New YorkLa nuova Igt, colosso mondiale del gioco regolamentato nato dalle nozze Gtech (ex Lottomatica)-Igt, debutta a Wall Street, segnando subito un rialzo dell'8,54% a 19,19 dollari. Il titolo Gtec era stato delistato il 2 aprile da Milano. Il mercato globale che vedrà il nuovo big all'opera vale 350 miliardi di dollari. E solo in Italia, come spiegato ieri a Wall Street dall'ad Marco Sala, assicura allo Stato incassi per 8 miliardi l'anno, di questi la metà arriva dalle slot machines. Per l'azionista De Agostini, presenti ieri a New York il presidente Marco Drago e l'ad Lorenzo Pellicioli, «è un investimento di lungo periodo - ha ricordato Sala -; gli investimenti programmati ammontano a 300 milioni di dollari nella ricerca e lo sviluppo, mentre in tre anni sono previste sinergie per 280 milioni». Gli obiettivi del gruppo si conosceranno in luglio, quando saranno approvati i dati trimestrali.

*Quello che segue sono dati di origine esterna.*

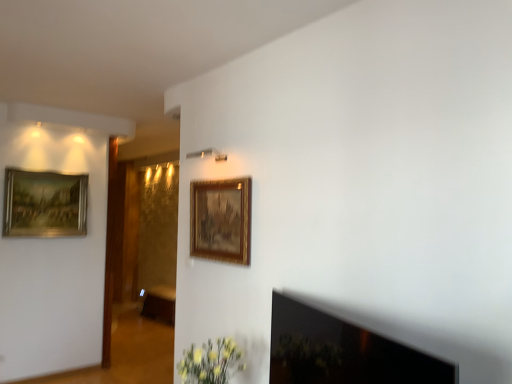
Question: Is brown wood cabinet at center surrounded by gold-framed painting at upper left, the 2th picture frame viewed from the right?

Choices:
 (A) no
 (B) yes

Answer: (A)

Question: Would you say gold-framed painting at upper left, which ranks as the first picture frame in back-to-front order, is outside brown wood cabinet at center?

Choices:
 (A) yes
 (B) no

Answer: (A)

Question: Does gold-framed painting at upper left, the second picture frame viewed from the front, appear on the left side of brown wood cabinet at center?

Choices:
 (A) yes
 (B) no

Answer: (A)

Question: From the image's perspective, is gold-framed painting at upper left, the 2th picture frame viewed from the right, over brown wood cabinet at center?

Choices:
 (A) yes
 (B) no

Answer: (A)

Question: From a real-world perspective, is gold-framed painting at upper left, the 2th picture frame viewed from the right, physically below brown wood cabinet at center?

Choices:
 (A) yes
 (B) no

Answer: (B)

Question: Is point (19, 183) closer or farther from the camera than point (170, 317)?

Choices:
 (A) closer
 (B) farther

Answer: (A)

Question: From a real-world perspective, relative to brown wood cabinet at center, is gold-framed painting at upper left, the second picture frame viewed from the front, vertically above or below?

Choices:
 (A) above
 (B) below

Answer: (A)

Question: In terms of width, does gold-framed painting at upper left, the 2th picture frame viewed from the right, look wider or thinner when compared to brown wood cabinet at center?

Choices:
 (A) wide
 (B) thin

Answer: (B)

Question: From the image's perspective, is gold-framed painting at upper left, the second picture frame viewed from the front, located above or below brown wood cabinet at center?

Choices:
 (A) below
 (B) above

Answer: (B)

Question: Is gold/gilded picture frame at upper center, which appears as the first picture frame when viewed from the right, situated inside brown wood cabinet at center or outside?

Choices:
 (A) inside
 (B) outside

Answer: (B)

Question: Based on their positions, is gold/gilded picture frame at upper center, the second picture frame in the left-to-right sequence, located to the left or right of brown wood cabinet at center?

Choices:
 (A) left
 (B) right

Answer: (B)

Question: From a real-world perspective, is gold/gilded picture frame at upper center, placed as the first picture frame when sorted from front to back, positioned above or below brown wood cabinet at center?

Choices:
 (A) below
 (B) above

Answer: (B)

Question: From the image's perspective, is gold/gilded picture frame at upper center, the 2th picture frame from the back, positioned above or below brown wood cabinet at center?

Choices:
 (A) below
 (B) above

Answer: (B)

Question: Is gold-framed painting at upper left, the second picture frame viewed from the front, wider or thinner than gold/gilded picture frame at upper center, the 2th picture frame from the back?

Choices:
 (A) wide
 (B) thin

Answer: (A)

Question: Relative to gold/gilded picture frame at upper center, the 2th picture frame from the back, is gold-framed painting at upper left, which ranks as the first picture frame in back-to-front order, in front or behind?

Choices:
 (A) front
 (B) behind

Answer: (B)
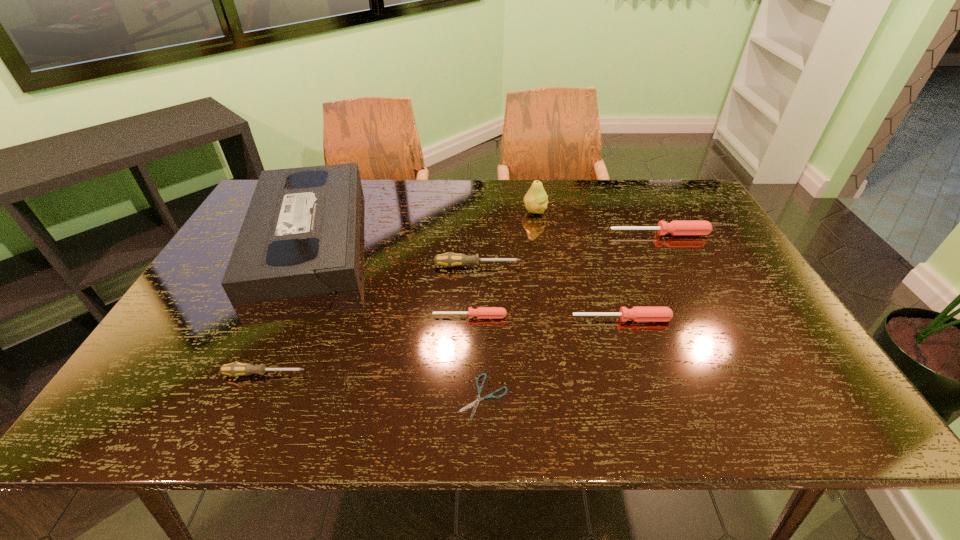
You are a GUI agent. You are given a task and a screenshot of the screen. Output one action in this format:
    pyautogui.click(x=<x>, y=<y>)
    Task: Click on the vacant region located 0.150m on the left of the smallest red screwdriver
    This screenshot has height=540, width=960.
    Given the screenshot: What is the action you would take?
    pyautogui.click(x=372, y=316)

Locate an element on the screen. The width and height of the screenshot is (960, 540). free point located on the right of the black shears is located at coordinates (696, 397).

Where is `pear that is at the far edge`? The width and height of the screenshot is (960, 540). pear that is at the far edge is located at coordinates pyautogui.click(x=536, y=200).

Locate an element on the screen. This screenshot has width=960, height=540. videotape that is at the far edge is located at coordinates coord(300,237).

Where is `object that is at the near edge`? object that is at the near edge is located at coordinates (475, 403).

Identify the location of object that is at the left edge. (300, 237).

Identify the location of object situated at the right edge. This screenshot has height=540, width=960. (677, 227).

Image resolution: width=960 pixels, height=540 pixels. In order to click on object that is at the far left corner in this screenshot , I will do `click(300, 237)`.

Image resolution: width=960 pixels, height=540 pixels. I want to click on vacant space at the far edge, so click(495, 184).

What are the coordinates of `vacant space at the near edge of the desktop` in the screenshot? It's located at (347, 415).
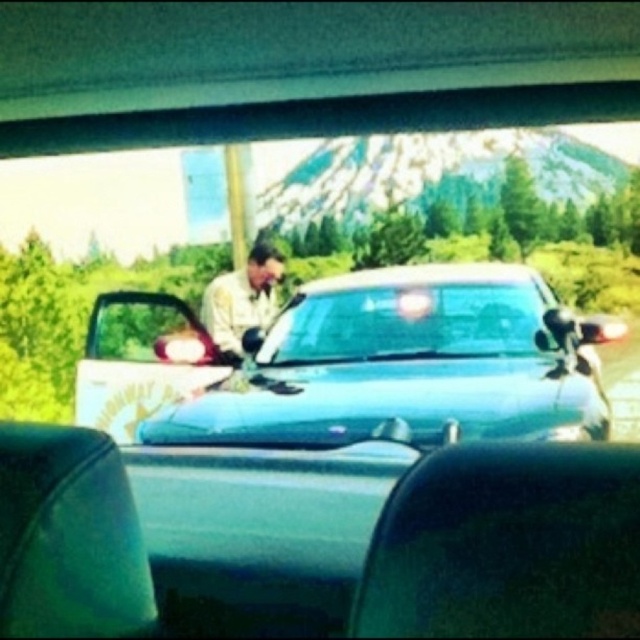
You are driving and need to check if the matte khaki uniform at center is visible through the transparent glass windshield at center. Can you see it?

The matte khaki uniform at center is closer to the viewer than the transparent glass windshield at center, so yes, the uniform is visible through the windshield.

You are driving a car and notice a person in a matte khaki uniform at center near the transparent glass windshield at center. Can you safely open your car door without hitting the person?

The matte khaki uniform at center is 7.60 inches away from the transparent glass windshield at center. Since the distance is very close, opening the door might risk hitting the person, so it is not safe to do so.

You are a passenger in the car and want to determine which uniform is wider between the matte khaki uniform at center and the light beige uniform at center. Which one is wider?

The matte khaki uniform at center is wider than the light beige uniform at center according to the description.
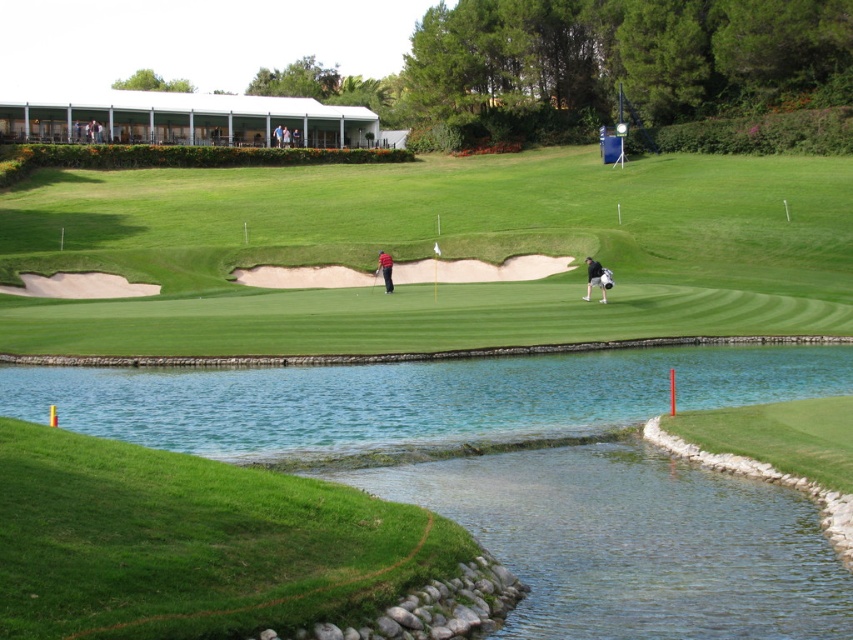
Question: Is green grassy golf course at center closer to the viewer compared to black fabric golf bag at center?

Choices:
 (A) yes
 (B) no

Answer: (A)

Question: Can you confirm if black fabric golf bag at center is positioned to the right of red matte golf club at center?

Choices:
 (A) no
 (B) yes

Answer: (B)

Question: From the image, what is the correct spatial relationship of green grassy golf course at center in relation to red matte golf club at center?

Choices:
 (A) right
 (B) left

Answer: (A)

Question: Which point is closer to the camera?

Choices:
 (A) (386, 275)
 (B) (67, 189)
 (C) (585, 294)

Answer: (C)

Question: Estimate the real-world distances between objects in this image. Which object is closer to the red matte golf club at center?

Choices:
 (A) black fabric golf bag at center
 (B) green grassy golf course at center

Answer: (A)

Question: Which point is closer to the camera?

Choices:
 (A) (374, 276)
 (B) (312, 344)
 (C) (585, 296)
 (D) (386, 285)

Answer: (B)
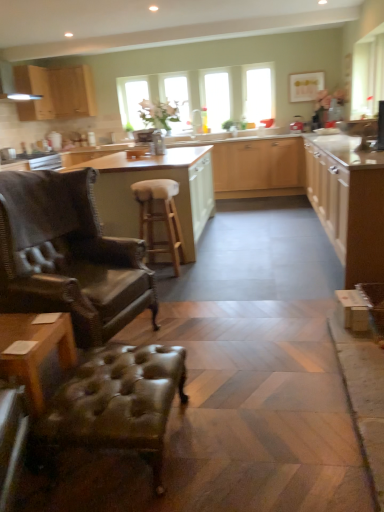
Question: Is matte wood cabinetry at center, which ranks as the 3th cabinetry in left-to-right order, surrounded by transparent glass window at upper center, which ranks as the 2th window in left-to-right order?

Choices:
 (A) no
 (B) yes

Answer: (A)

Question: Is transparent glass window at upper center, which ranks as the 2th window in left-to-right order, oriented away from matte wood cabinetry at center, which ranks as the 3th cabinetry in left-to-right order?

Choices:
 (A) no
 (B) yes

Answer: (A)

Question: Considering the relative sizes of transparent glass window at upper center, positioned as the 1th window in right-to-left order, and matte wood cabinetry at center, which is the second cabinetry from right to left, in the image provided, is transparent glass window at upper center, positioned as the 1th window in right-to-left order, smaller than matte wood cabinetry at center, which is the second cabinetry from right to left,?

Choices:
 (A) no
 (B) yes

Answer: (B)

Question: From the image's perspective, does transparent glass window at upper center, which ranks as the 2th window in left-to-right order, appear lower than matte wood cabinetry at center, which ranks as the 3th cabinetry in left-to-right order?

Choices:
 (A) yes
 (B) no

Answer: (B)

Question: Considering the relative sizes of transparent glass window at upper center, positioned as the 1th window in right-to-left order, and matte wood cabinetry at center, which ranks as the 3th cabinetry in left-to-right order, in the image provided, is transparent glass window at upper center, positioned as the 1th window in right-to-left order, thinner than matte wood cabinetry at center, which ranks as the 3th cabinetry in left-to-right order,?

Choices:
 (A) no
 (B) yes

Answer: (B)

Question: Can you confirm if transparent glass window at upper center, positioned as the 1th window in right-to-left order, is positioned to the left of matte wood cabinetry at center, which ranks as the 3th cabinetry in left-to-right order?

Choices:
 (A) no
 (B) yes

Answer: (A)

Question: Could you tell me if leather tufted ottoman at lower left is facing matte wood cabinetry at center, which is the second cabinetry from right to left?

Choices:
 (A) no
 (B) yes

Answer: (A)

Question: Is leather tufted ottoman at lower left at the left side of matte wood cabinetry at center, which is the second cabinetry from right to left?

Choices:
 (A) no
 (B) yes

Answer: (A)

Question: From the image's perspective, is leather tufted ottoman at lower left located above matte wood cabinetry at center, which is the second cabinetry from right to left?

Choices:
 (A) no
 (B) yes

Answer: (A)

Question: Is leather tufted ottoman at lower left positioned in front of matte wood cabinetry at center, which ranks as the 3th cabinetry in left-to-right order?

Choices:
 (A) no
 (B) yes

Answer: (B)

Question: Is leather tufted ottoman at lower left wider than matte wood cabinetry at center, which ranks as the 3th cabinetry in left-to-right order?

Choices:
 (A) no
 (B) yes

Answer: (A)

Question: Does leather tufted ottoman at lower left lie behind matte wood cabinetry at center, which ranks as the 3th cabinetry in left-to-right order?

Choices:
 (A) no
 (B) yes

Answer: (A)

Question: Is the position of clear glass window at center, positioned as the 1th window screen in left-to-right order, more distant than that of matte wood cabinetry at center, which is the second cabinetry from right to left?

Choices:
 (A) no
 (B) yes

Answer: (B)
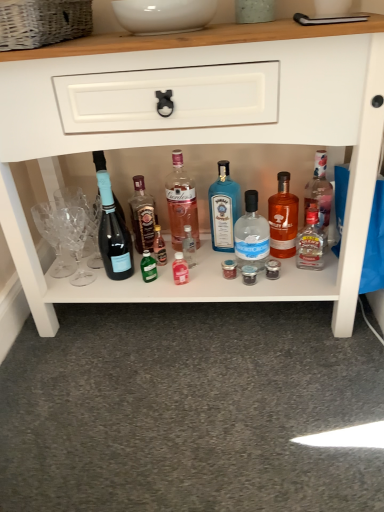
Question: Is pink glass bottle at center, positioned as the third bottle in left-to-right order, bigger than transparent glass bottle at center, arranged as the 5th bottle when viewed from the left?

Choices:
 (A) no
 (B) yes

Answer: (A)

Question: Is pink glass bottle at center, positioned as the third bottle in left-to-right order, at the right side of transparent glass bottle at center, the 3th bottle in the right-to-left sequence?

Choices:
 (A) yes
 (B) no

Answer: (B)

Question: Does pink glass bottle at center, placed as the fifth bottle when sorted from right to left, have a lesser height compared to transparent glass bottle at center, arranged as the 5th bottle when viewed from the left?

Choices:
 (A) no
 (B) yes

Answer: (A)

Question: Would you say pink glass bottle at center, positioned as the third bottle in left-to-right order, is outside transparent glass bottle at center, the 3th bottle in the right-to-left sequence?

Choices:
 (A) yes
 (B) no

Answer: (A)

Question: Considering the relative positions of pink glass bottle at center, placed as the fifth bottle when sorted from right to left, and transparent glass bottle at center, arranged as the 5th bottle when viewed from the left, in the image provided, is pink glass bottle at center, placed as the fifth bottle when sorted from right to left, to the left of transparent glass bottle at center, arranged as the 5th bottle when viewed from the left, from the viewer's perspective?

Choices:
 (A) yes
 (B) no

Answer: (A)

Question: Considering their positions, is translucent glass bottle at right, which is counted as the seventh bottle, starting from the left, located in front of or behind blue glass bottle at center, the fourth bottle positioned from the right?

Choices:
 (A) front
 (B) behind

Answer: (A)

Question: Based on their sizes in the image, would you say translucent glass bottle at right, which is counted as the seventh bottle, starting from the left, is bigger or smaller than blue glass bottle at center, the fourth bottle positioned from the right?

Choices:
 (A) small
 (B) big

Answer: (B)

Question: Would you say translucent glass bottle at right, arranged as the 1th bottle when viewed from the right, is inside or outside blue glass bottle at center, the fourth bottle positioned from the right?

Choices:
 (A) inside
 (B) outside

Answer: (B)

Question: Considering the positions of translucent glass bottle at right, which is counted as the seventh bottle, starting from the left, and blue glass bottle at center, marked as the fourth bottle in a left-to-right arrangement, in the image, is translucent glass bottle at right, which is counted as the seventh bottle, starting from the left, wider or thinner than blue glass bottle at center, marked as the fourth bottle in a left-to-right arrangement,?

Choices:
 (A) thin
 (B) wide

Answer: (B)

Question: From the image's perspective, relative to woven wicker basket at upper left, is translucent amber glass bottle at center-right, marked as the 2th bottle in a right-to-left arrangement, above or below?

Choices:
 (A) above
 (B) below

Answer: (B)

Question: Considering the positions of translucent amber glass bottle at center-right, marked as the 2th bottle in a right-to-left arrangement, and woven wicker basket at upper left in the image, is translucent amber glass bottle at center-right, marked as the 2th bottle in a right-to-left arrangement, taller or shorter than woven wicker basket at upper left?

Choices:
 (A) tall
 (B) short

Answer: (A)

Question: Visually, is translucent amber glass bottle at center-right, marked as the 2th bottle in a right-to-left arrangement, positioned to the left or to the right of woven wicker basket at upper left?

Choices:
 (A) left
 (B) right

Answer: (B)

Question: Is point (288, 237) closer or farther from the camera than point (29, 44)?

Choices:
 (A) closer
 (B) farther

Answer: (B)

Question: In terms of size, does transparent glass bottle at center, the 3th bottle in the right-to-left sequence, appear bigger or smaller than pink glass bottle at center, placed as the fifth bottle when sorted from right to left?

Choices:
 (A) small
 (B) big

Answer: (B)

Question: Does point (248, 237) appear closer or farther from the camera than point (188, 187)?

Choices:
 (A) closer
 (B) farther

Answer: (A)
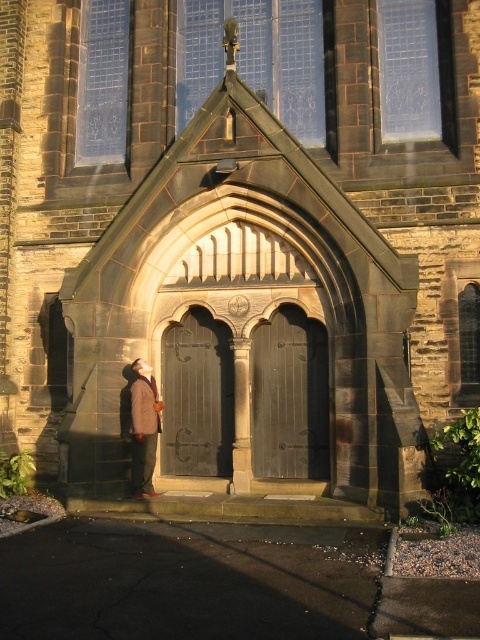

«Non è vero che il business del gioco è salito proporzionalmente all'aumento della povertà - ha precisato Sala -; l'ambito in cui operiamo è aciclico e in crescita. Già dal 2006 abbiamo cercato di dare all'azienda un respiro internazionale. Ci sono dimensioni e portafoglio per offrire le soluzioni migliori in molti Paesi. Al momento non abbiamo target di acquisizione che possano accrescere il valore nei prossimi anni». Il raggio d'azione di Igt è ampio: lotterie, slot machines e giochi online. E proprio giochi e scommesse sportive su tablet e smartphone pesano sul mercato complessivo tra il 5 e il 15%.